People talk about “artificial intelligence.” They get corrected by people who say, It’s not intelligence, it’s “machine learning.” But actually machines don’t learn either. All this false terminology isn’t serving us well. It obscures the fact that the humans who design the machines are the intelligences at work here, and by calling the machines “AI” they get to dodge any responsibility for what they produce.
In a recent interview, science fiction author Ted Chiang came up with a good name for what’s going on:
” ‘There was an exchange on Twitter a while back where someone said, “What is artificial intelligence?” And someone else said, “A poor choice of words in 1954”,’ [Chiang] says. ‘And, you know, they’re right.
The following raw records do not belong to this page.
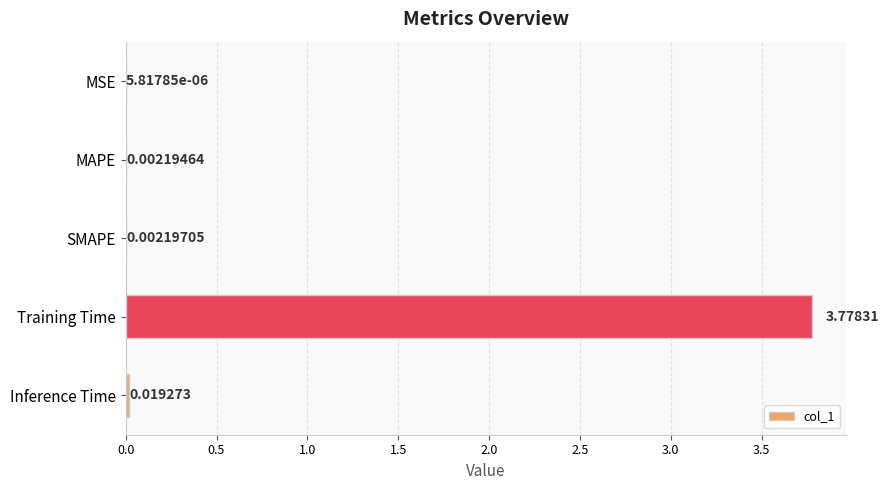

Between MSE and MAPE, which is larger?

MAPE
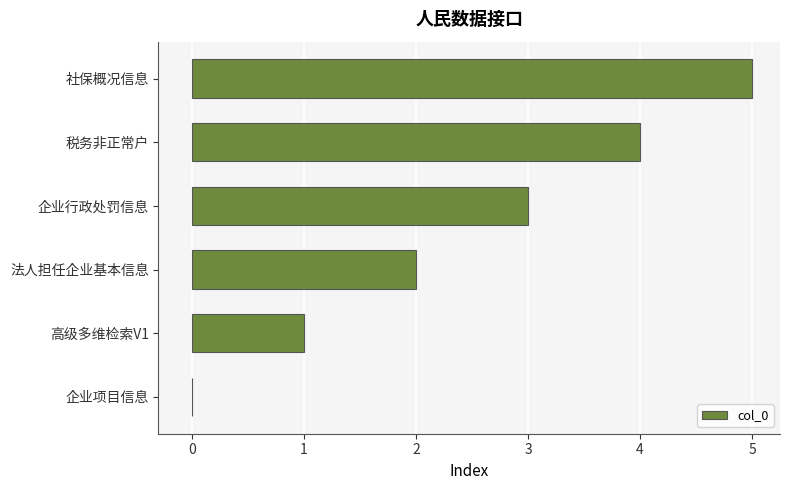

What is the change in value from 税务非正常户 to 社保概况信息?

+1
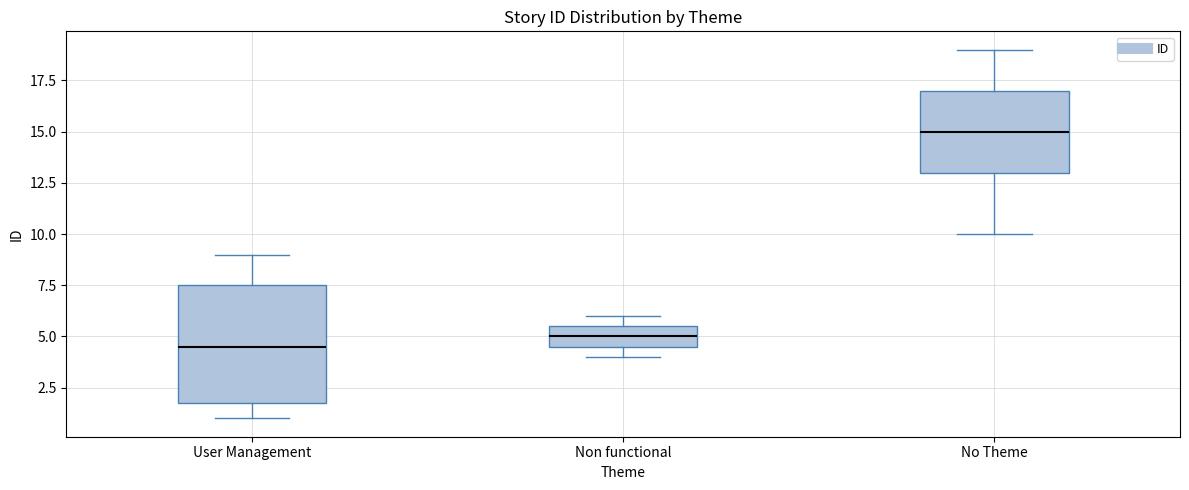

Where is the lower edge of the box for User Management on the y-axis? The values are not printed on the chart, so give them approximately, as read against the axis.

2.0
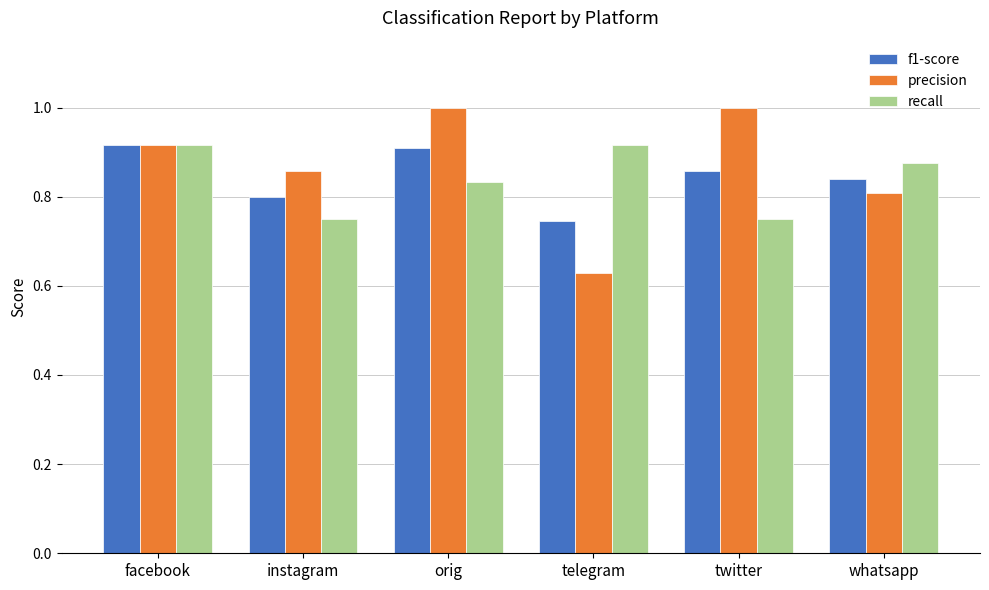

What is the total value across all series at facebook?

2.8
I think that if we [science fiction authors] had chosen a different phrase for it, back in the ’50s, we might have avoided a lot of the confusion that we’re having now.’ So if he had to invent a term, what would it be? His answer is instant: applied statistics.” [quoted by, originally in, emphasis mine]
Applied statistics is a much better term to help us understand what is really going on here. When a computer running some ChatBot application comes up with text that seems coherent, the computer is not being intelligent — rather, the computer programmers had assembled a huge dataset to which they apply certain algorithms, and those algorithms create text from the vast dataset that sounds vaguely meaningful. The only intelligence (or lack thereof) involved lies in the humans who programmed the computer.
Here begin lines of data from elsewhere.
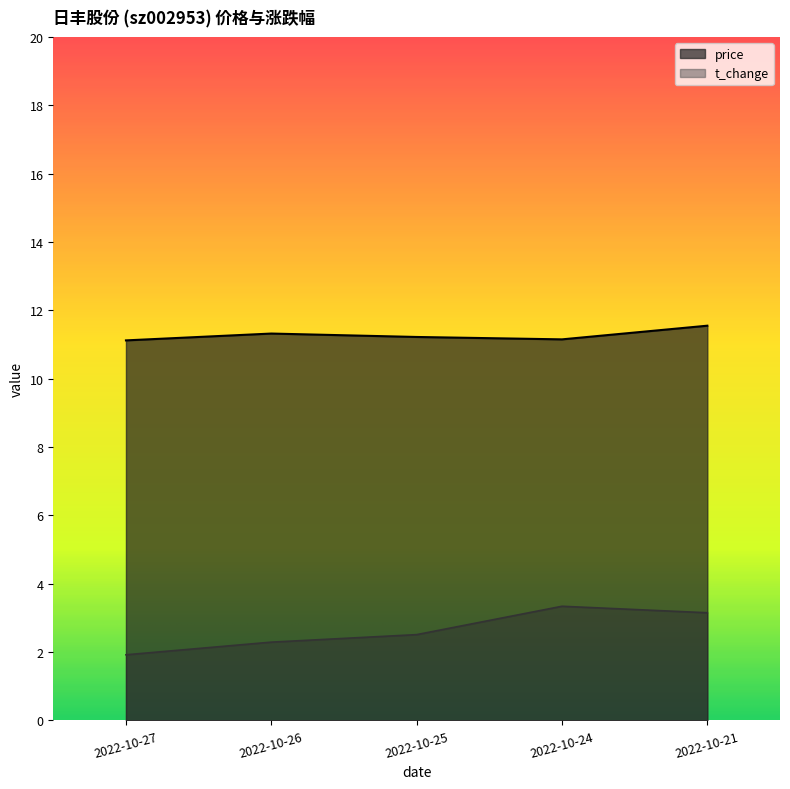

Which series has the largest range (max minus min)?

t_change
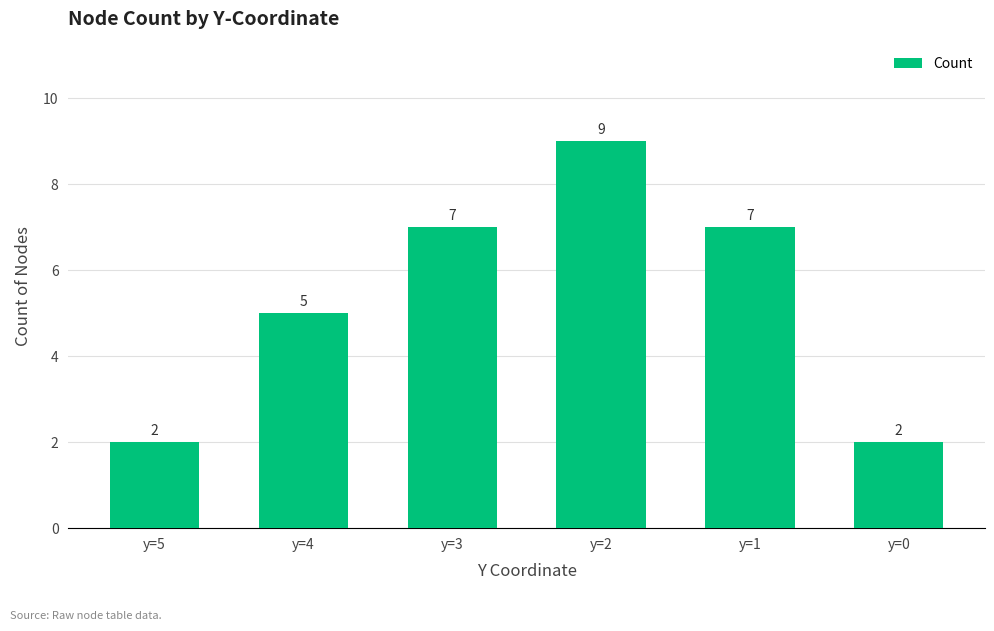

How many values are between 2 and 7?

5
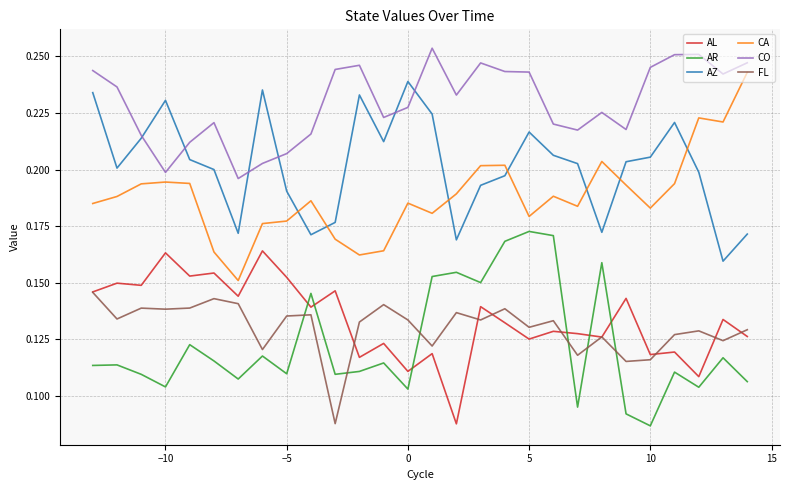

True or false: FL and CO cross at least once.

False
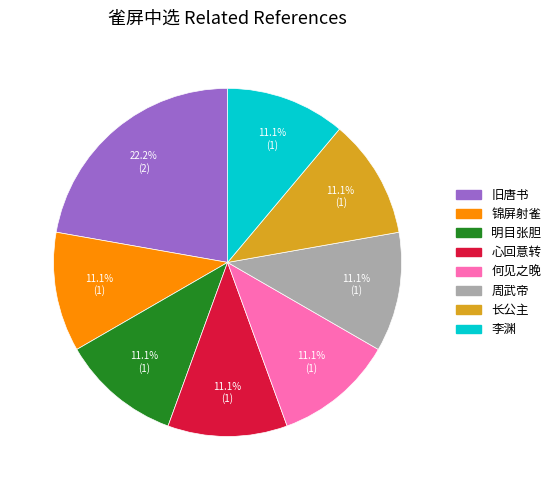

Combined, do 心回意转 and 何见之晚 account for over 50%?

No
Which brings me to a recent news article from Religion News Service, written by Kirsten Grieshaber: “Can a chatbot preach a good sermon?” Jonas Simmerlein, identified in the article as a Christian theologian and philosopher at the University of Vienna, decided to set up a Christian worship service using ChatGPT. Anna Puzio, who studies the ethics of technology at the University of Twente in The Netherlands, attended this worship service. She correctly identified how this was an instance of applied statistics when she said: “We don’t have only one Christian opinion, and that’s what AI [sic] has to represent as well.” In other words, applied statistics can act to average out meaningful and interesting differences of opinion. Puzio continued, “We have to be careful that it’s not misused for such purposes as to spread only one opinion…. We have to be careful that it’s not misused for such purposes as to spread only one opinion.”
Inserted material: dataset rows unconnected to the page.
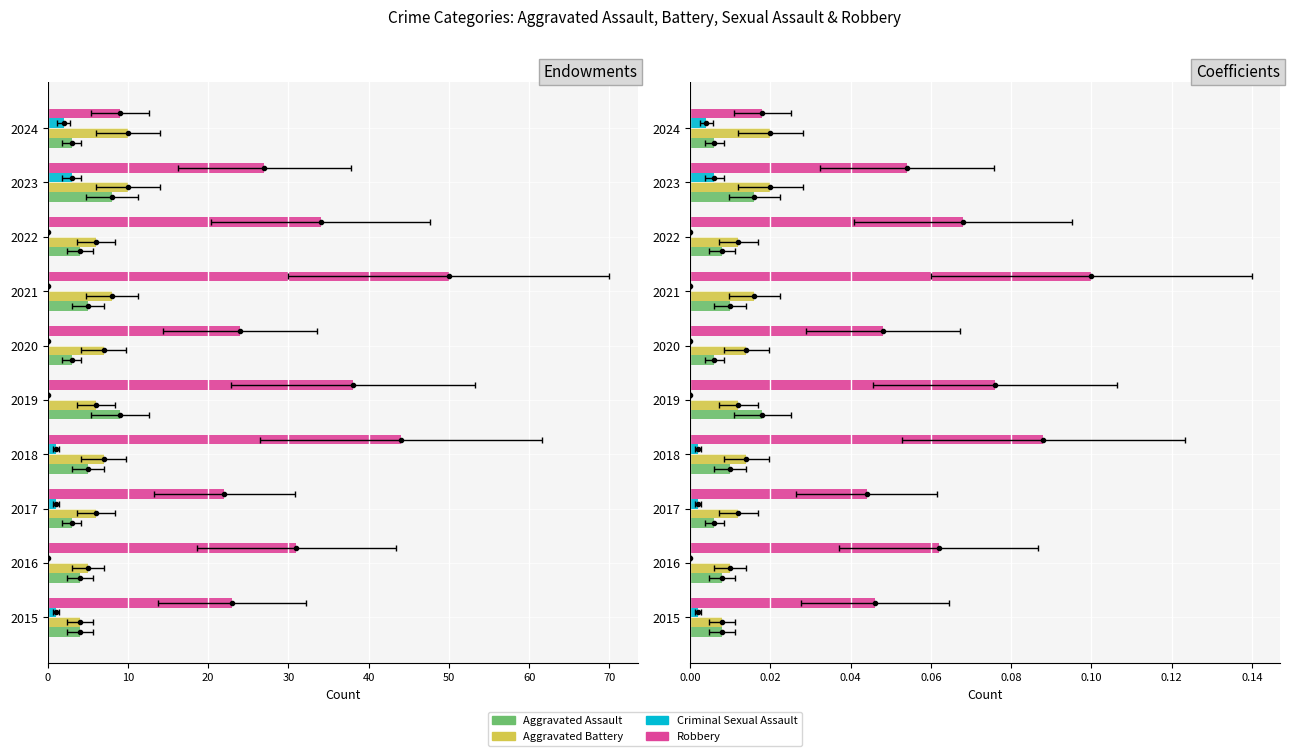

What position from the right is 0?

10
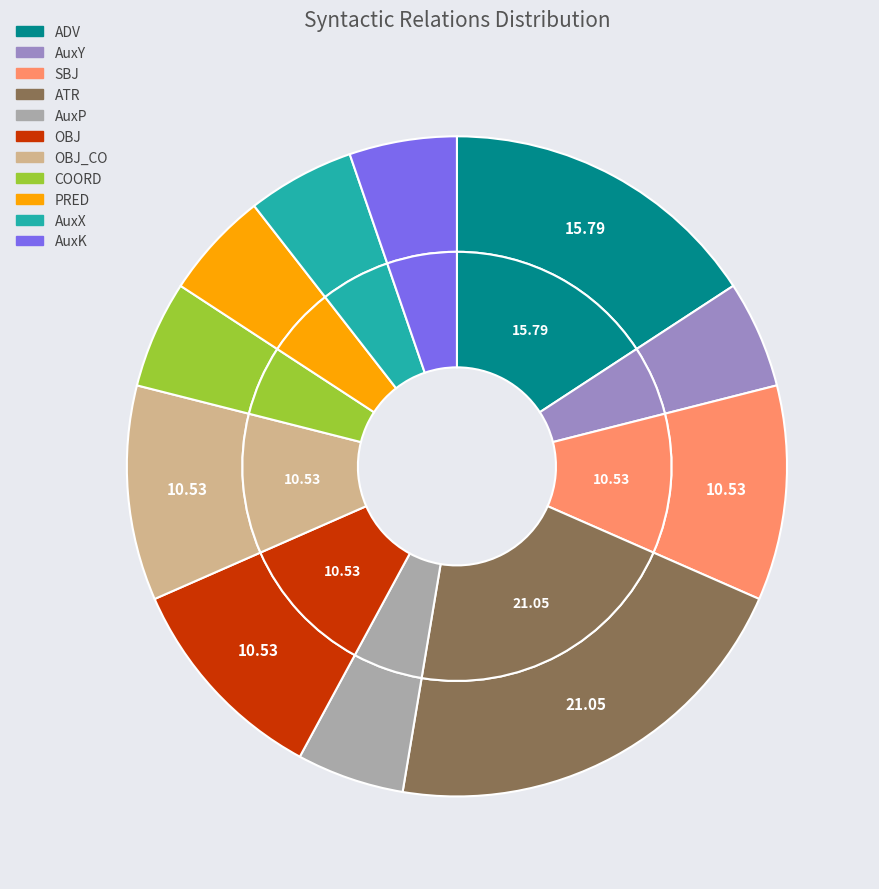

Do ADV and COORD together represent more than half of the pie?

No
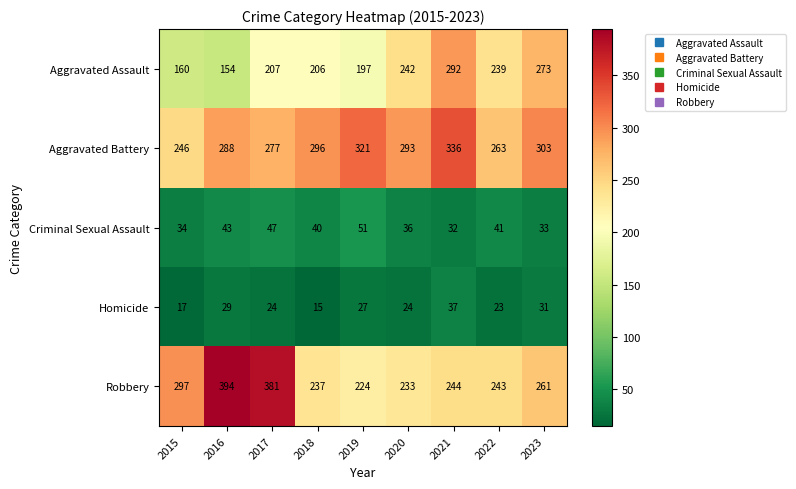

Rank the series by their maximum value, from highest to lowest.

Robbery, Aggravated Battery, Aggravated Assault, Criminal Sexual Assault, Homicide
That’s exactly what Simmerlein was doing here: averaging out differences to create a single bland consensus. I can understand how a bland consensus might feel very attractive in this era of deep social divisions. But as someone who like Simmerlein is trained in philosophy and theology, I’ll argue that we do not get closer to truth by averaging out interesting differences into bland conformity; we get closer to truth by seriously engaging with people of differing opinions. This is because all humans (and all human constructions) are finite, and therefore fallible. No single human, and no human construction, will ever be able to reach absolute truth.
Finally, to close this brief rant, I’m going to give you an appropriate acronym for the phrase “applied statistics.” Not “AS,” that’s too much like “AI.” No, the best acronym for “Applied StatisticS” is … ASS.
Not only is it a memorable acronym, it serves as a reminder of what you are if you believe too much in the truth value of applied statistics.